Avoid Foods That Interfere with Iron Absorption
Some foods contain substances that block the absorption of iron in the intestine. Coffee, whole grains, bran, legumes, and spinach all interfere with iron absorption and should be combined with vitamin C to increase iron absorption.
Food for thought :). I hope you find this information helpful. I have been researching this topic for some time, but Erica at Fashion Meets Food raised some great questions about going meatless and its effect on strength and stamina so I thought this would be a timely post.
Before I sign off for the day I promised a review of my attempt at making Old Spaghetti Factory Mizithra Pasta. Are you ready? It was fab, fab, fabulous and just what I needed for a change of pace and a quick meal on a hot day.

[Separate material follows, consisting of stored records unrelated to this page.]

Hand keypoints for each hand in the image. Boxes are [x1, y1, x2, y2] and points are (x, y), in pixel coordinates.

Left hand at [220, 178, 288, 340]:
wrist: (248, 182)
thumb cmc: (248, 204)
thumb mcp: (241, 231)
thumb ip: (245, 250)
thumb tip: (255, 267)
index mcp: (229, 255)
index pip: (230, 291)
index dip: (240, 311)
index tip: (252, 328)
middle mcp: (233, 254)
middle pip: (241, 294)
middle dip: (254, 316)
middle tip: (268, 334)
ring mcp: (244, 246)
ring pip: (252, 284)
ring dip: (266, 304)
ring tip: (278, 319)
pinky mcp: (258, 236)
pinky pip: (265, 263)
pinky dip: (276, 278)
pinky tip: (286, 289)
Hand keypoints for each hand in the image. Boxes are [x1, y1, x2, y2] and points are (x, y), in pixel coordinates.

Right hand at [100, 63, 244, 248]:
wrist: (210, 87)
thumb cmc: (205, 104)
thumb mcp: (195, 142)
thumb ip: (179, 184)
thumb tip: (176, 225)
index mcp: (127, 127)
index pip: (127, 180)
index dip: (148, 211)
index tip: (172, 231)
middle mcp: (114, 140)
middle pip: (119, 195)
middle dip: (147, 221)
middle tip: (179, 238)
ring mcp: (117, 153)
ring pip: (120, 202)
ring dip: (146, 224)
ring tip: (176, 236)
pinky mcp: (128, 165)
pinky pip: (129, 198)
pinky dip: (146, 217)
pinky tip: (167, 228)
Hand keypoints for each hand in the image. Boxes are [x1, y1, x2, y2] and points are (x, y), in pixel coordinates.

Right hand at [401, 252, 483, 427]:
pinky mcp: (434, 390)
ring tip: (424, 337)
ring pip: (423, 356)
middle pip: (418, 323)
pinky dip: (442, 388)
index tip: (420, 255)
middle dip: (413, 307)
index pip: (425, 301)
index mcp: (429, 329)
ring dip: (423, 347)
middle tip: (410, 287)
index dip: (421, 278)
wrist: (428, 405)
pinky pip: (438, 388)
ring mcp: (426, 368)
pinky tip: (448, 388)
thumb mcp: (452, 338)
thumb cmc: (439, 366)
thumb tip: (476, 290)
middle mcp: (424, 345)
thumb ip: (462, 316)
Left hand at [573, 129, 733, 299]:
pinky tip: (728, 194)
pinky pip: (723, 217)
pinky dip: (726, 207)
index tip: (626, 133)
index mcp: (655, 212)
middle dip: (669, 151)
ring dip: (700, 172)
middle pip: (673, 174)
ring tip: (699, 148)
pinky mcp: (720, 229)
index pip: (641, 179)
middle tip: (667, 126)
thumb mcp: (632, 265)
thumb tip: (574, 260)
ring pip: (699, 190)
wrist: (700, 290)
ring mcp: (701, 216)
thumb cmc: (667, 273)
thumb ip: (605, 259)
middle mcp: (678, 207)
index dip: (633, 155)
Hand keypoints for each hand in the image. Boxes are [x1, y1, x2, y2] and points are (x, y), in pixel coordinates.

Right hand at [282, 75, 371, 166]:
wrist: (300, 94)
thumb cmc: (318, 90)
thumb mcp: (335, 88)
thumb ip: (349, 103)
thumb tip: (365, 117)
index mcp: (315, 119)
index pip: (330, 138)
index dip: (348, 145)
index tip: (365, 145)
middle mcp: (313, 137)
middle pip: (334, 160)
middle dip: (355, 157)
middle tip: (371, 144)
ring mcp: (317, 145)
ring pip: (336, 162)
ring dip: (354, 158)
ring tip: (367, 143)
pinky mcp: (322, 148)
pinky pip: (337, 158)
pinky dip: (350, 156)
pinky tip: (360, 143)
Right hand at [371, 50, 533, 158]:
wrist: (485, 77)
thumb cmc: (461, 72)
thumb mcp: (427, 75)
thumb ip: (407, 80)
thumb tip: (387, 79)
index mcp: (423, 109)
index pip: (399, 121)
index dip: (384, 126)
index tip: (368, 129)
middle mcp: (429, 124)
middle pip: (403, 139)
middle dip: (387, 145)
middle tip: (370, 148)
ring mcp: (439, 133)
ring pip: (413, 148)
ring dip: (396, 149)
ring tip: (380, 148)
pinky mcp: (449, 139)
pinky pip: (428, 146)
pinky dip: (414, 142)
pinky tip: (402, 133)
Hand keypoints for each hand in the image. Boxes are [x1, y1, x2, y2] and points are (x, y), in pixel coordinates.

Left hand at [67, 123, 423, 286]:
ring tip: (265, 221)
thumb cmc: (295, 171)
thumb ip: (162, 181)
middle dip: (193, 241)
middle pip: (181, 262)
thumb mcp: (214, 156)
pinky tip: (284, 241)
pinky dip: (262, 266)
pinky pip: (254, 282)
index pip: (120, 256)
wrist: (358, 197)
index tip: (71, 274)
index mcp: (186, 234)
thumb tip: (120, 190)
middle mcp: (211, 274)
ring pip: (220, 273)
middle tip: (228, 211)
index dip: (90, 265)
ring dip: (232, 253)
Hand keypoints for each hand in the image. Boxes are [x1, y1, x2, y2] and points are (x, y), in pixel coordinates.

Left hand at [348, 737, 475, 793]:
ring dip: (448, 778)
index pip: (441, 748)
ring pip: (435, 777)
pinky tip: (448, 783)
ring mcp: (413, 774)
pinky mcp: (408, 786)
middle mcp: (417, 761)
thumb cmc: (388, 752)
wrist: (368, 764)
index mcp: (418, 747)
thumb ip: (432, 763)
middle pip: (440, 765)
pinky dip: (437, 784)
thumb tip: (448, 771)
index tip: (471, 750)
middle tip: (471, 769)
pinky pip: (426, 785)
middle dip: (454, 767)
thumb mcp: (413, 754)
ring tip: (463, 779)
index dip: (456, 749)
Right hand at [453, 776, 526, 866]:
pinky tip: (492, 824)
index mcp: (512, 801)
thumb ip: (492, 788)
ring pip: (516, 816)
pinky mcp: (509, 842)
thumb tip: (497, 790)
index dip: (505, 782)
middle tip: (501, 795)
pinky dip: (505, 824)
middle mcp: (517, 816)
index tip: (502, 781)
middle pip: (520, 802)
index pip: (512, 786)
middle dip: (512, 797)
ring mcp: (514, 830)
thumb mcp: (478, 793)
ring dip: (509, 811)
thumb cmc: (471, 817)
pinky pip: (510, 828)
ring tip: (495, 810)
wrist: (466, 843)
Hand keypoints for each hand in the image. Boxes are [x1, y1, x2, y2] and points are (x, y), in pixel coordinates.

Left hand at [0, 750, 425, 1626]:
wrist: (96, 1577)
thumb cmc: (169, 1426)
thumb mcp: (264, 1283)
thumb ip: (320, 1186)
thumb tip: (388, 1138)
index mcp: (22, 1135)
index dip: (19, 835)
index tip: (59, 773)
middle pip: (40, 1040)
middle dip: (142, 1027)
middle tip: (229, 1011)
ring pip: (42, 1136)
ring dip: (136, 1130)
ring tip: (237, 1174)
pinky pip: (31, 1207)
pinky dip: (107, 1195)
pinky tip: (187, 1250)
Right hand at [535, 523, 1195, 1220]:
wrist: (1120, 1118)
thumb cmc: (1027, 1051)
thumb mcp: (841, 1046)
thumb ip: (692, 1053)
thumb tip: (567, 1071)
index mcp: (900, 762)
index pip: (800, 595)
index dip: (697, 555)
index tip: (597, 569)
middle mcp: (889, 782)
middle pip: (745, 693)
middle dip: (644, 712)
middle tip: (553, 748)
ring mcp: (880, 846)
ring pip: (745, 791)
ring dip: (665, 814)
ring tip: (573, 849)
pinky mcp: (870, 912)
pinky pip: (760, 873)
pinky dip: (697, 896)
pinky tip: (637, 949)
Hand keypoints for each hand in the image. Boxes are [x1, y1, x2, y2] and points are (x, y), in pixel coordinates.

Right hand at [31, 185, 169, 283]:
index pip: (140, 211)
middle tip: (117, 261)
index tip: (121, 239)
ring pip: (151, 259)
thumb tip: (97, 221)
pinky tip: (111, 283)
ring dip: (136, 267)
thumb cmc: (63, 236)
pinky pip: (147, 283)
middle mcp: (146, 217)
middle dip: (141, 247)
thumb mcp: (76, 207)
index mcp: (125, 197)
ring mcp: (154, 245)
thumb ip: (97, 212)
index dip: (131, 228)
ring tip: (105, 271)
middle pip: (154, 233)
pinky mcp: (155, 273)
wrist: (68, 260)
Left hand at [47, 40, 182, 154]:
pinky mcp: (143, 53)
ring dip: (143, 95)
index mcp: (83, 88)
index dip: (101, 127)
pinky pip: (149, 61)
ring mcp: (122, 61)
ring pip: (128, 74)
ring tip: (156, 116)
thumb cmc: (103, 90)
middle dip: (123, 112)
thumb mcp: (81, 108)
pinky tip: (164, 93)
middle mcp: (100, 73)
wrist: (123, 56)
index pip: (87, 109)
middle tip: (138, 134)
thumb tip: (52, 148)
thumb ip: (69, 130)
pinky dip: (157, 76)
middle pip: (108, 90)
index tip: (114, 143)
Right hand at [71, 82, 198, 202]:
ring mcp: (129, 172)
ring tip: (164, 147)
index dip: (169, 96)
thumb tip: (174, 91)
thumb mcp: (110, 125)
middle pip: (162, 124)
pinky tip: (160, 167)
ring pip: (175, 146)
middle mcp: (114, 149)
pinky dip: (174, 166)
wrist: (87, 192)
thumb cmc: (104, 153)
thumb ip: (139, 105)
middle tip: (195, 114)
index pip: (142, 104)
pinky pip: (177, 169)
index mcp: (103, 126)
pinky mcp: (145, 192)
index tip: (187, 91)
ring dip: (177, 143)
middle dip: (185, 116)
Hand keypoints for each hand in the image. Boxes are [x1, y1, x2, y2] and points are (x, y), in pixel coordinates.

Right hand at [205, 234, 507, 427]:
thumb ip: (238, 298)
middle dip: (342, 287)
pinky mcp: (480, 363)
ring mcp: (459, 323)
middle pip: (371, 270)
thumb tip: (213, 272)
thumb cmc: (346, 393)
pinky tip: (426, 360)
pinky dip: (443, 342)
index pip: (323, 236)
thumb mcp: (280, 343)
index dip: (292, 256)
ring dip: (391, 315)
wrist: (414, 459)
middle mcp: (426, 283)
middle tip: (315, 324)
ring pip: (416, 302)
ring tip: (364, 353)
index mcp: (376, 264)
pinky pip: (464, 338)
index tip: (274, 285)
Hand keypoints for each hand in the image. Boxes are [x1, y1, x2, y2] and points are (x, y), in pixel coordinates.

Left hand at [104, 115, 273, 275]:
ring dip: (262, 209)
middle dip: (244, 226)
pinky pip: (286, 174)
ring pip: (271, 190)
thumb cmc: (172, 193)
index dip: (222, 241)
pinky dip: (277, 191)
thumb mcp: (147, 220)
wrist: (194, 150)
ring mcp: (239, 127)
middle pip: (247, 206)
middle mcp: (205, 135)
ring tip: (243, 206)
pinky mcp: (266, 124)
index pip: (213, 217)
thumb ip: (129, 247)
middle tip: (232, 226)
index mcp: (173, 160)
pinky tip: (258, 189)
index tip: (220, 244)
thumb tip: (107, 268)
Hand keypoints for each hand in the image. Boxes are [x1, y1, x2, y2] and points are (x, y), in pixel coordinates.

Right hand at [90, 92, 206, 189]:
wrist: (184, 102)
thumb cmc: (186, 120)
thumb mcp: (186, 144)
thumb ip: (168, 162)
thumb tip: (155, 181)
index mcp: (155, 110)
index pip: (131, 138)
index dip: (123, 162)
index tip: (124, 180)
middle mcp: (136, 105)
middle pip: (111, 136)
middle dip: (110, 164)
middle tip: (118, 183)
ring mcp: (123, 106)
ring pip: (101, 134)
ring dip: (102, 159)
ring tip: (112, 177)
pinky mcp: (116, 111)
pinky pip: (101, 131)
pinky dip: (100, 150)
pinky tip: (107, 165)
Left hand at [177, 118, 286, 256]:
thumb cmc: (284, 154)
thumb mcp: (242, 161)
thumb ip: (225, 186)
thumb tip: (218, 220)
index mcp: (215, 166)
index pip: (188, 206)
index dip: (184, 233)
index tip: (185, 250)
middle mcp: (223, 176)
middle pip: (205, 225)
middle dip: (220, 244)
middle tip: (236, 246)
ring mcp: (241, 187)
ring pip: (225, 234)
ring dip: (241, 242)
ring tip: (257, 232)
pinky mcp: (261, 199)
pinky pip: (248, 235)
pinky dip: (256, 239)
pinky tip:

Here is the finished product:
Yummy! About browning the butter, I was actually afraid to try this (I am not great about trying new things), I followed the instructions closely. I heated the butter over medium heat, stirring frequently. I watched for those brown specks, but I didn’t see any so I finally removed the pan from the heat once the butter was a nutty brown color. Only after I removed it, and the foam on the top was pretty much gone, did I see the residue at the bottom of the pan :). We just skimmed about 4 Tbsp. of the butter over the pasta and then I added cheese to taste. We had the mizithra pasta with a lovely green salad made by Jimmy and a glass of red wine. And you know what? I feel great after eating – that’s just nice.